● **Task A**: Name every other over-the-top service that the CenturyLink article mentions.
● **Task B**: According to the CenturyLink article, about what share of Prism TV customers also take CenturyLink's broadband service?
● **Task C**: Copy the CenturyLink article word for word from "Post acknowledged that" to "by Prism TV.".

● **Text passage**:
Count CenturyLink among the growing number of MVPDs that's developing an over-the-top video service.
CenturyLink isn’t sharing a lot of detail yet, including when it will launch the OTT offering and what programming and content will grace it, but it “will provide a robust competitive video offering for customers both within and outside our Prism TV market footprint,” company president and CEO Glen Post said Wednesday on CenturyLink's second quarter earnings call.
CenturyLink appears to be ramping up a slimmed-down OTT service amid the growing cord-cutting threat and the need to complement traditional, bigger pay TV bundles. It’ll also come into play amid other OTT-TV offerings that have emerged, including Sling TV, Sony PlayStation Vue, and standalone OTT services from Showtime, HBO and CBS, among others.
Post acknowledged that programming costs for Prism TV remain high, but said they are still profitable customers because about 97% of them also bundle in CenturyLink’s broadband service. But he expects to enjoy “higher margins” with the new OTT product.
"Over-the-top is certainly an opportunity,” Post said. “We have some new products coming out over-the-top that we think will be very profitable, and we'll include those with our Prism product as well as in areas we don't have Prism.”
CenturyLink is also expanding the reach of Prism TV, its managed, facilities-based IP-based video service. During the second quarter, the telco launched it in Portland, Salt Lake and Minneapolis, adding 175,000 addressable homes, expanding that total to 2.6 million. The company expects to end 20155 with about 2.8 million homes passed by Prism TV.
CenturyLink added about 8,400 Prism TV subs in Q2, expanding that base to 258,000.
Update: On the financial front, CenturyLink posted second quarter operating revenues of $4.42 billion, down from $4.54 billion in the year-ago quarter, while operating expenses rose from $3.82 billion to $3.84 billion due primarily to higher employee benefit expenses and costs associated with Prism TV. Adjusted net income was $308 million (55 cents per share), versus $408 million (72 cents) a year earlier.

● **Data under study**:
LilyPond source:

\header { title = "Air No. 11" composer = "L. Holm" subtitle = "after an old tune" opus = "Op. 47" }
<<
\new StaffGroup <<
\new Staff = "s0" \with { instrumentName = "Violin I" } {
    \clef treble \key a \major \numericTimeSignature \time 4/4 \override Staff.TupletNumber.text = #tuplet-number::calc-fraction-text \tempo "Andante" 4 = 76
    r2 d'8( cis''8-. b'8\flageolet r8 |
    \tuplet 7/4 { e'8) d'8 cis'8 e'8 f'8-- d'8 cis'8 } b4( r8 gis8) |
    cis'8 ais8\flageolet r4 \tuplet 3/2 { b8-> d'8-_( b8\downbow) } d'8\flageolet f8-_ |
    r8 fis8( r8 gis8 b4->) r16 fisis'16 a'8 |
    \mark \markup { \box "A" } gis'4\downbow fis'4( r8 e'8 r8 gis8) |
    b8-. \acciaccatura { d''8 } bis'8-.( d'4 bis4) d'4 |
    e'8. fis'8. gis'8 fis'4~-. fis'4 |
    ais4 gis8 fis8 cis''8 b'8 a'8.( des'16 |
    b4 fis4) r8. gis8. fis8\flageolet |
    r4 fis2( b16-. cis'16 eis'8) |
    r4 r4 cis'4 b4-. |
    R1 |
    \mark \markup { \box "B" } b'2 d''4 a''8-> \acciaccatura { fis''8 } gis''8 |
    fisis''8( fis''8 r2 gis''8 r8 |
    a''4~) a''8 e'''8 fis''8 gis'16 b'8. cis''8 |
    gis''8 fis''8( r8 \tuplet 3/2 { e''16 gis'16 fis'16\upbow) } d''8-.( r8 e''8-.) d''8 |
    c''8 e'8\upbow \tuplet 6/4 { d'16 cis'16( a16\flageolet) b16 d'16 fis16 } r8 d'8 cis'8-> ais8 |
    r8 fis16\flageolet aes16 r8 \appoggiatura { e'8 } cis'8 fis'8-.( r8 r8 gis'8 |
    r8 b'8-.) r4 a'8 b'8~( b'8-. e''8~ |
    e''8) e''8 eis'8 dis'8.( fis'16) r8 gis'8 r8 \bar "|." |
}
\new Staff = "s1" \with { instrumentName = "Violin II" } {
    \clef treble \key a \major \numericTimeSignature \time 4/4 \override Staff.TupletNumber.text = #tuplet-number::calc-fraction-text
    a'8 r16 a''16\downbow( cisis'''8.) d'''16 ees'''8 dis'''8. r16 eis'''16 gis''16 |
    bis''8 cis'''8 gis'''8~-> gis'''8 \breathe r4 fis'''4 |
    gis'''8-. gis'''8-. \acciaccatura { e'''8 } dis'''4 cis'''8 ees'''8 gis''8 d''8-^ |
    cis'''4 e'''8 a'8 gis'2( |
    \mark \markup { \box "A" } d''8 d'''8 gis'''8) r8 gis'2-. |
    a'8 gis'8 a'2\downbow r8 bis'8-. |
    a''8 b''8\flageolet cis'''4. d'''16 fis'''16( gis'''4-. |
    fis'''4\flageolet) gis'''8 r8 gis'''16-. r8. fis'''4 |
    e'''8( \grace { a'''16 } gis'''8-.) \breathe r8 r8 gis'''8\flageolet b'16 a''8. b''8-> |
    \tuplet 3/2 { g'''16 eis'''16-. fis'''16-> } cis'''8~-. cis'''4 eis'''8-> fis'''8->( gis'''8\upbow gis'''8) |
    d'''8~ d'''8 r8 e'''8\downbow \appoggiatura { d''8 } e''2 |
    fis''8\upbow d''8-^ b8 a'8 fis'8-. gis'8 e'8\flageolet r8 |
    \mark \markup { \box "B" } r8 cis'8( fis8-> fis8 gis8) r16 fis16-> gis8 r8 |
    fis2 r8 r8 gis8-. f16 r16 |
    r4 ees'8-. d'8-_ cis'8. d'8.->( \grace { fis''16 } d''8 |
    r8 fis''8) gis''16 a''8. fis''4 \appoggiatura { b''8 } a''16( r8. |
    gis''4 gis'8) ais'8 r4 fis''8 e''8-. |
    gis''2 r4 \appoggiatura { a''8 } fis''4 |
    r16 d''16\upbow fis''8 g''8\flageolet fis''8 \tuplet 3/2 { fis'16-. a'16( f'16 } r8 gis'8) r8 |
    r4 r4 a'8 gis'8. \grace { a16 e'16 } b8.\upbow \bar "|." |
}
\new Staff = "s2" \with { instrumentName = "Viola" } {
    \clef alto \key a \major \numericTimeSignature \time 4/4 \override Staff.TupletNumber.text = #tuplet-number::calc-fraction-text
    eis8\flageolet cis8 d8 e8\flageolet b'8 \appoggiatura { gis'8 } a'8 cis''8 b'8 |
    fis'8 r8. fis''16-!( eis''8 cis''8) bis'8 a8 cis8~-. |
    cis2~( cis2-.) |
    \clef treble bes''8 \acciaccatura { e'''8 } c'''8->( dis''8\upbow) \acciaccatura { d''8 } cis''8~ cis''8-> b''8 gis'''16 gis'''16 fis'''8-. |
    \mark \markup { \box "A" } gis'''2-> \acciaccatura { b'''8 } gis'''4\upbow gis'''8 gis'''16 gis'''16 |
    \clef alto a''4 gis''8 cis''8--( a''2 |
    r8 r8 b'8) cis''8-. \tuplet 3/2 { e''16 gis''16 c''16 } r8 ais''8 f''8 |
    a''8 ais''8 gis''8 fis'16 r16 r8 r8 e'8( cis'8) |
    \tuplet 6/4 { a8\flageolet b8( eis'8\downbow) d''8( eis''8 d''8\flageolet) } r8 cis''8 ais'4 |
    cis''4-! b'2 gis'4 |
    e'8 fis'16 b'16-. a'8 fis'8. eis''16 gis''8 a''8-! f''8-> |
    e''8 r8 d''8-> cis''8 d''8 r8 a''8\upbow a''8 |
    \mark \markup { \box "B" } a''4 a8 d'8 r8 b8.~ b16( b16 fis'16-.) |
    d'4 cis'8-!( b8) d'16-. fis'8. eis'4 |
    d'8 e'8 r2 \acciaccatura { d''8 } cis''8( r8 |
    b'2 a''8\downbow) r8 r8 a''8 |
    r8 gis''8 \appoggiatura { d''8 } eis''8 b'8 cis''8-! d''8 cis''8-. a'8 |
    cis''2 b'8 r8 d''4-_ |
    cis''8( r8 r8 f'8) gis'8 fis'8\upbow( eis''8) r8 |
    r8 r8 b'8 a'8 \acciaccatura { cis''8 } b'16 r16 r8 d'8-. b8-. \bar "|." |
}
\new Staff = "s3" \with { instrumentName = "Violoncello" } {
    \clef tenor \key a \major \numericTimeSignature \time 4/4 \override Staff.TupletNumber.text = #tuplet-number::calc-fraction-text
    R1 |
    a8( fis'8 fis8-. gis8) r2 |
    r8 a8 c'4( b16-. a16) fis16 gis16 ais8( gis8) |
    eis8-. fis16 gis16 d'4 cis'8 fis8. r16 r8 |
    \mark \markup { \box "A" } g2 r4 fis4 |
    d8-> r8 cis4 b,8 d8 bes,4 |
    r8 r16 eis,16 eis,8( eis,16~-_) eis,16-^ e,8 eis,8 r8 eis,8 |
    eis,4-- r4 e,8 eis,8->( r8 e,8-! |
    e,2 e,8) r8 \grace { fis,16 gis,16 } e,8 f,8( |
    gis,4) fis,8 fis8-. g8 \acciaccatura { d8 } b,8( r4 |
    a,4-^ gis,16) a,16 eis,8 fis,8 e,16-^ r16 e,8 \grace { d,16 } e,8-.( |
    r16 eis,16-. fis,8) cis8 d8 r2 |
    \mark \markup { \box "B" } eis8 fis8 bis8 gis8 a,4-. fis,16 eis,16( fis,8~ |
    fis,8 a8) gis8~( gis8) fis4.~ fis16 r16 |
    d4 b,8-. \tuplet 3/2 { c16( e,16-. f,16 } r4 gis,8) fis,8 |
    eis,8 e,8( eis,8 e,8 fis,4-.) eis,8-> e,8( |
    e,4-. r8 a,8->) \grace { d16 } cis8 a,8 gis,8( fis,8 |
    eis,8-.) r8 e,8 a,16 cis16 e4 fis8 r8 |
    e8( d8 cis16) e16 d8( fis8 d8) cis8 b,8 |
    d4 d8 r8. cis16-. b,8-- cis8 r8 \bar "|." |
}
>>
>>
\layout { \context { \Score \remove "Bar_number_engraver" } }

● **Output A**: Sling TV, Sony PlayStation Vue, and the standalone services from Showtime, HBO and CBS

● **Output B**: About 97%

● **Output C**:
Post acknowledged that programming costs for Prism TV remain high, but said they are still profitable customers because about 97% of them also bundle in CenturyLink’s broadband service. But he expects to enjoy “higher margins” with the new OTT product.
"Over-the-top is certainly an opportunity,” Post said. “We have some new products coming out over-the-top that we think will be very profitable, and we'll include those with our Prism product as well as in areas we don't have Prism.”
CenturyLink is also expanding the reach of Prism TV, its managed, facilities-based IP-based video service. During the second quarter, the telco launched it in Portland, Salt Lake and Minneapolis, adding 175,000 addressable homes, expanding that total to 2.6 million. The company expects to end 20155 with about 2.8 million homes passed by Prism TV.